Page extract
- A Madness So Discreet by Mindy McGinnis
I'm going to start out by saying that I think this is one of those books where the cover is more interesting than the story. Basically the story is as follows. Grace is currently hidden away in an asylum by her father because of her pregnancy. Everything, including the excitement of the plot, changes when Grace strikes a deal with a doctor to help him solve crimes. The first part of the book dealt with the construction of madness and asylums in the 1800s, which was interesting enough to read. The rest of the book, I'm sorry to say, was boring. Even the plot twist lost some weight because it was surrounded by a bunch of narrative that I wasn't the least bit interested in.
- Gameboard of the Gods by Richelle Mead
Normally, I read a Richelle Mead book as soon as it comes out, but for some reason I decided to wait before picking this up. I think it was because I was a bit hesitant to see how she handled dystopian fiction. Luckily, I wasn't disappointed. This dystopian world is set in a future where religious extremists nearly caused the downfall of society and now religious groups are heavily sanctioned. As with nearly all dystopian societies, there is one nation that benefits from money, education, and scientific advancements, while the rest live life without those qualities.
Our two main characters are Justin, an ousted government investigator given a second chance, and Mai, an elite soldier whose reputation has also been tarnished. Justin is given his position back in order to investigate a series of ritualistic/supernatural murders and Mai is assigned to guard him.
What I really enjoyed about this book is that it doesn't follow the usual dystopian cliches. This book of course has those elements of a dystopian with some romance thrown in, but it also has elements of sci-fi, fantasy, and even mythology. The world building could have been a bit better, but I imagine as the series continues, readers will learn more about the structure of the society.
- Drums of Autumn (Outlander #4) by Diana Gabaldon
That's right readers. I finally FINALLY finished this 880 page tome of a book. I started reading it last year and it took the premiere of the second season of Outlander on Starz to muster up the ambition to finish it. I'd really like to know if Gabaldon's books get edited for length because I felt like so many passages and descriptions could have been shortened. Out of all of the books in the series I've read so far, Drums of Autumn was one of the harder ones to get into. In this book, Jaime and Claire find themselves in colonial America. I wonder if anyone else felt like taking the characters out of Scotland was a big mistake because it did to me. Nothing about the setting or even the plot at most points seemed interesting. It was almost like Gabaldon is relying on the characters to carry the story. I'm not even sure if I want to read the next book in the series, particularly since that one is over a thousand pages!!

Required task a
In the book reviews, rewrite the paragraph beginning "Our two main characters are" as a short bulleted list that keeps its main facts.

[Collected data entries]
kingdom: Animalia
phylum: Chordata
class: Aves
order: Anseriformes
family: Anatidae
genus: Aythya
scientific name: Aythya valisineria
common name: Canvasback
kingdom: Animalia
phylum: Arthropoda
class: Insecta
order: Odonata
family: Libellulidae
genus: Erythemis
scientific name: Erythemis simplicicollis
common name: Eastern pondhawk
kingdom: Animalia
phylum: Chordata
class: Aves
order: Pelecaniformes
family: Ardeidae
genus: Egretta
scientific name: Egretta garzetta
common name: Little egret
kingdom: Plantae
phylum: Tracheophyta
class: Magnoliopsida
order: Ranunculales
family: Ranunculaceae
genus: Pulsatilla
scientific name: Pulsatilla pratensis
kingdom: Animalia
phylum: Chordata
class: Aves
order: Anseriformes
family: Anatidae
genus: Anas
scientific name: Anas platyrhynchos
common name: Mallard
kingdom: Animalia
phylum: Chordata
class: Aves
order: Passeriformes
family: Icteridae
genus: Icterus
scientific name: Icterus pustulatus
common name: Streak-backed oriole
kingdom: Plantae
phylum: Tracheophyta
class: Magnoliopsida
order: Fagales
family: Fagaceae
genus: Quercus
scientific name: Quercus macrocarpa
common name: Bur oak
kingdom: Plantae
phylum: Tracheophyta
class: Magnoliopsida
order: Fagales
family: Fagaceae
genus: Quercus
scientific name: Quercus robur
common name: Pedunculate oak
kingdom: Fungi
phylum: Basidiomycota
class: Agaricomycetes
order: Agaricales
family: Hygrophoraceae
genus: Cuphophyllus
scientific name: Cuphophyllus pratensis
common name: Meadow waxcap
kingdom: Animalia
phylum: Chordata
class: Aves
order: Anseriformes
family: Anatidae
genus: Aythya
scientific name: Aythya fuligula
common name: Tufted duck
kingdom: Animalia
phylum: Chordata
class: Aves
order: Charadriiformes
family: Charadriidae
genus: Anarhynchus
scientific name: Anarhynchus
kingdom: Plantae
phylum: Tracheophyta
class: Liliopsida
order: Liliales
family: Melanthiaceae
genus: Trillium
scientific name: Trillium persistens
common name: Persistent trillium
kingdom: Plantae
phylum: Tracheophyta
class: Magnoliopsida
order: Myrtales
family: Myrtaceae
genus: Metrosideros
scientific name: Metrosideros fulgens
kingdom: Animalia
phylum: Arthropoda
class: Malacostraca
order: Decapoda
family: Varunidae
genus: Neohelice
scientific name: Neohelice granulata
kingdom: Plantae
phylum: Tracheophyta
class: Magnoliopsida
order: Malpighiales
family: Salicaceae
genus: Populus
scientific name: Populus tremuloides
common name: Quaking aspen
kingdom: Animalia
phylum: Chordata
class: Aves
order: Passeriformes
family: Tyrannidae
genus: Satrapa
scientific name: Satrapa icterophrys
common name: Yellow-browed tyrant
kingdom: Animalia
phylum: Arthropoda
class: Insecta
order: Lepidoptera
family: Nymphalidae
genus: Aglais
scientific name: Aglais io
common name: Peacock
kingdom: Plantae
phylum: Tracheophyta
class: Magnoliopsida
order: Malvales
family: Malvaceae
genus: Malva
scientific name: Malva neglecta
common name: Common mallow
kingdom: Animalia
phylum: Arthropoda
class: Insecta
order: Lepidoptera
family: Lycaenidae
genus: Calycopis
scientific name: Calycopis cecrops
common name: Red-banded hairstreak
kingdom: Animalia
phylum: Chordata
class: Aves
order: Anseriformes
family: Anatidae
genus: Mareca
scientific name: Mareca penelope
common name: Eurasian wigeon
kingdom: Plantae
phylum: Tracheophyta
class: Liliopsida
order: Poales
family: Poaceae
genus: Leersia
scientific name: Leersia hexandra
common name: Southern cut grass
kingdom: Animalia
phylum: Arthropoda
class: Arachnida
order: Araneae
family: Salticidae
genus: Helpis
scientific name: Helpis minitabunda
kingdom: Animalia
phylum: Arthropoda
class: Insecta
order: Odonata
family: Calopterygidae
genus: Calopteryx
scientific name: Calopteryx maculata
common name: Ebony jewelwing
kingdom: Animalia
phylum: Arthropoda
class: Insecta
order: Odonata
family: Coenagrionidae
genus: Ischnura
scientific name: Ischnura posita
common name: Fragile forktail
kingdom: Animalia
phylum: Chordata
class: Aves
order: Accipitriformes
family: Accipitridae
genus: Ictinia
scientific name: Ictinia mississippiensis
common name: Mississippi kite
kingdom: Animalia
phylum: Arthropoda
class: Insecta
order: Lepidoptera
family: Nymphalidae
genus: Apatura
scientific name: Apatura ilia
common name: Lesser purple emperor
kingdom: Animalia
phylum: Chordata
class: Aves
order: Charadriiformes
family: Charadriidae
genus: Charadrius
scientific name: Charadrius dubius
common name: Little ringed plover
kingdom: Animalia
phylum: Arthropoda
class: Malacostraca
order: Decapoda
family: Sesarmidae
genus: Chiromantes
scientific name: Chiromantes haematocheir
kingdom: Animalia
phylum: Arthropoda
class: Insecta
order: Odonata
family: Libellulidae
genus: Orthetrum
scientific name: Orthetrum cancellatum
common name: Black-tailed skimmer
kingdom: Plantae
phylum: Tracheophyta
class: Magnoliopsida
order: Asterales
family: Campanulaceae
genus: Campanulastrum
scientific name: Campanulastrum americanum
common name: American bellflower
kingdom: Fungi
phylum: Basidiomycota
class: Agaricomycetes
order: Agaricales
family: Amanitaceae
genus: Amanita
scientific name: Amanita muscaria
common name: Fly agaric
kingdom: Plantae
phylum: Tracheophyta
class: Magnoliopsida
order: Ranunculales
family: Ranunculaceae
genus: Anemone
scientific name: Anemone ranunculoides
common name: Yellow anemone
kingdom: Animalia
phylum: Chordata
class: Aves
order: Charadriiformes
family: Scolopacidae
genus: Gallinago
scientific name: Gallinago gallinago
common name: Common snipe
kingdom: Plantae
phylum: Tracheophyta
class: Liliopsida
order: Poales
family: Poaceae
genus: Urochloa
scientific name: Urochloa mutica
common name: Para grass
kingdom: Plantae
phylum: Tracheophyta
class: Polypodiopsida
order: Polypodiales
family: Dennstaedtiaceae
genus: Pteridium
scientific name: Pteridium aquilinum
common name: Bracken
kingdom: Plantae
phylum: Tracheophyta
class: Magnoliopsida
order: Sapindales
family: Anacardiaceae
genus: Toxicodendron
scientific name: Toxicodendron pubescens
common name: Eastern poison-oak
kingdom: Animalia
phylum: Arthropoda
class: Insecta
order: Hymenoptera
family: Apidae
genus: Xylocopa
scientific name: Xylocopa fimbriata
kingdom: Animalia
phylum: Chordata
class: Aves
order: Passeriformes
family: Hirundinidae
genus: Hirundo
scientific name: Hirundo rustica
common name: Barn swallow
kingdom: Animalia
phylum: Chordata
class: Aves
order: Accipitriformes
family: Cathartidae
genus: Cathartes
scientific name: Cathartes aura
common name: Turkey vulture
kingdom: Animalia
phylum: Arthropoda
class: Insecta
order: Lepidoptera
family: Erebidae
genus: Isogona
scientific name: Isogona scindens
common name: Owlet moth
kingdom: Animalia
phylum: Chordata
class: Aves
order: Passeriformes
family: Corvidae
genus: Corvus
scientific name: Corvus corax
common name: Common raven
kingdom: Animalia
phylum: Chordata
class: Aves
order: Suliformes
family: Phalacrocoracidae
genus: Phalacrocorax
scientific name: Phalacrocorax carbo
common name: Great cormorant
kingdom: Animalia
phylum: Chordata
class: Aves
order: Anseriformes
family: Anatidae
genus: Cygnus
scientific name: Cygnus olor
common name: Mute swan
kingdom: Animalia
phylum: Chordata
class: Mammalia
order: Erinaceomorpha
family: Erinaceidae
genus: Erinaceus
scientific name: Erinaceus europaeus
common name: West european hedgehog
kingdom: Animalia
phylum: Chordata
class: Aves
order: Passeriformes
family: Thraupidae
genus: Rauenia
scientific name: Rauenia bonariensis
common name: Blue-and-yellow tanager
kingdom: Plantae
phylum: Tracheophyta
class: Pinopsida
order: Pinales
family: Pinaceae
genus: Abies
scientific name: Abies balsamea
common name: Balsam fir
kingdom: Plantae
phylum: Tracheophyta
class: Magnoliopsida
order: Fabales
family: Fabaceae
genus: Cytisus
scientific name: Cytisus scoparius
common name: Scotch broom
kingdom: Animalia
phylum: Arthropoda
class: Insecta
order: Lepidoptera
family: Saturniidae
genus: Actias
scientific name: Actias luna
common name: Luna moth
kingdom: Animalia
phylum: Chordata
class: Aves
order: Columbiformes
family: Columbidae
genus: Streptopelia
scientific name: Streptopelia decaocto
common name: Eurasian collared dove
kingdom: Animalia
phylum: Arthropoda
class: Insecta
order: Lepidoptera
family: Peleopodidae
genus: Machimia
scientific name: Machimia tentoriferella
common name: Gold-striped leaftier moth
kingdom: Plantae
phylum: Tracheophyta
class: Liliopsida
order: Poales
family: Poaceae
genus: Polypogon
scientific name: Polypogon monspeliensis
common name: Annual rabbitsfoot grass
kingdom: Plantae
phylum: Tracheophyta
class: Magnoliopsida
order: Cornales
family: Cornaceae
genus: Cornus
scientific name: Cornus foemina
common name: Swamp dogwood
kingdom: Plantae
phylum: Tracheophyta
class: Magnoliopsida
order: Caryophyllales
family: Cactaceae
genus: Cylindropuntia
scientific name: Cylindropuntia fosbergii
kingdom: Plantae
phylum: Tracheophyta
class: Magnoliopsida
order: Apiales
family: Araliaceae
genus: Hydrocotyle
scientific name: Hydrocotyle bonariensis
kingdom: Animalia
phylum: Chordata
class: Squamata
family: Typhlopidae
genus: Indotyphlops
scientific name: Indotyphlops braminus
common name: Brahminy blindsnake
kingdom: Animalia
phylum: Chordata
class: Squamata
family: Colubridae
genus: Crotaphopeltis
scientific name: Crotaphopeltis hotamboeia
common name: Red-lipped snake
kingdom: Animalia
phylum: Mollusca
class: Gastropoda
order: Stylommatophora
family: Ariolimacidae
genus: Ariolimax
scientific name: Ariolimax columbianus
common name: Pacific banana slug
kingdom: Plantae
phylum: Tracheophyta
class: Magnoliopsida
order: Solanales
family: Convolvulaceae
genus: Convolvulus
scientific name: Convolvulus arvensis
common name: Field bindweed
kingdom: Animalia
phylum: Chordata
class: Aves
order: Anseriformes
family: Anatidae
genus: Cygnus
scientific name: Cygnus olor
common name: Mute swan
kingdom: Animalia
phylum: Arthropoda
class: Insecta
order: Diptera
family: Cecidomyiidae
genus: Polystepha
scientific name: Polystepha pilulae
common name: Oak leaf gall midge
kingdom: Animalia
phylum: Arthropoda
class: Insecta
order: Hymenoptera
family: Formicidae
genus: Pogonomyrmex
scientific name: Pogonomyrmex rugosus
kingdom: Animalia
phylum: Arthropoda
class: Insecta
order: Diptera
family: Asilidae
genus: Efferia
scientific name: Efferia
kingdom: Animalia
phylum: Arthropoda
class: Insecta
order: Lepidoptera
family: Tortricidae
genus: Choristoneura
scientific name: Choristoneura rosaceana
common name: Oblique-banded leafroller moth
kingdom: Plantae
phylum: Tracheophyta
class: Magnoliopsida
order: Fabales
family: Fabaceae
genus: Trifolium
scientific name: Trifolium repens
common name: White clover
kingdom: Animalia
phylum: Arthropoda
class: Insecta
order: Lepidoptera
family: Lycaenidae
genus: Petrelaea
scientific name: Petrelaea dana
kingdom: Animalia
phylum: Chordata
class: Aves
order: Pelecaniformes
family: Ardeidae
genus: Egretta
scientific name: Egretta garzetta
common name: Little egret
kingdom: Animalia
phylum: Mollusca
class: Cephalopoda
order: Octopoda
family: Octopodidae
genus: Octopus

Required task b
Update the listing from the line with "scientific name: Aglais io" to the line with "genus: Ischnura" by replacing "phylum" with "division" and leaving everything else as it is. Return only those lines.

Correct output a
- The main characters are Justin, an ousted government investigator given a second chance, and Mai, an elite soldier whose reputation has also been tarnished.
- Justin gets his position back to investigate a series of ritualistic/supernatural murders.
- Mai is assigned to guard him.

Correct output b
scientific name: Aglais io
common name: Peacock
kingdom: Plantae
division: Tracheophyta
class: Magnoliopsida
order: Malvales
family: Malvaceae
genus: Malva
scientific name: Malva neglecta
common name: Common mallow
kingdom: Animalia
division: Arthropoda
class: Insecta
order: Lepidoptera
family: Lycaenidae
genus: Calycopis
scientific name: Calycopis cecrops
common name: Red-banded hairstreak
kingdom: Animalia
division: Chordata
class: Aves
order: Anseriformes
family: Anatidae
genus: Mareca
scientific name: Mareca penelope
common name: Eurasian wigeon
kingdom: Plantae
division: Tracheophyta
class: Liliopsida
order: Poales
family: Poaceae
genus: Leersia
scientific name: Leersia hexandra
common name: Southern cut grass
kingdom: Animalia
division: Arthropoda
class: Arachnida
order: Araneae
family: Salticidae
genus: Helpis
scientific name: Helpis minitabunda
kingdom: Animalia
division: Arthropoda
class: Insecta
order: Odonata
family: Calopterygidae
genus: Calopteryx
scientific name: Calopteryx maculata
common name: Ebony jewelwing
kingdom: Animalia
division: Arthropoda
class: Insecta
order: Odonata
family: Coenagrionidae
genus: Ischnura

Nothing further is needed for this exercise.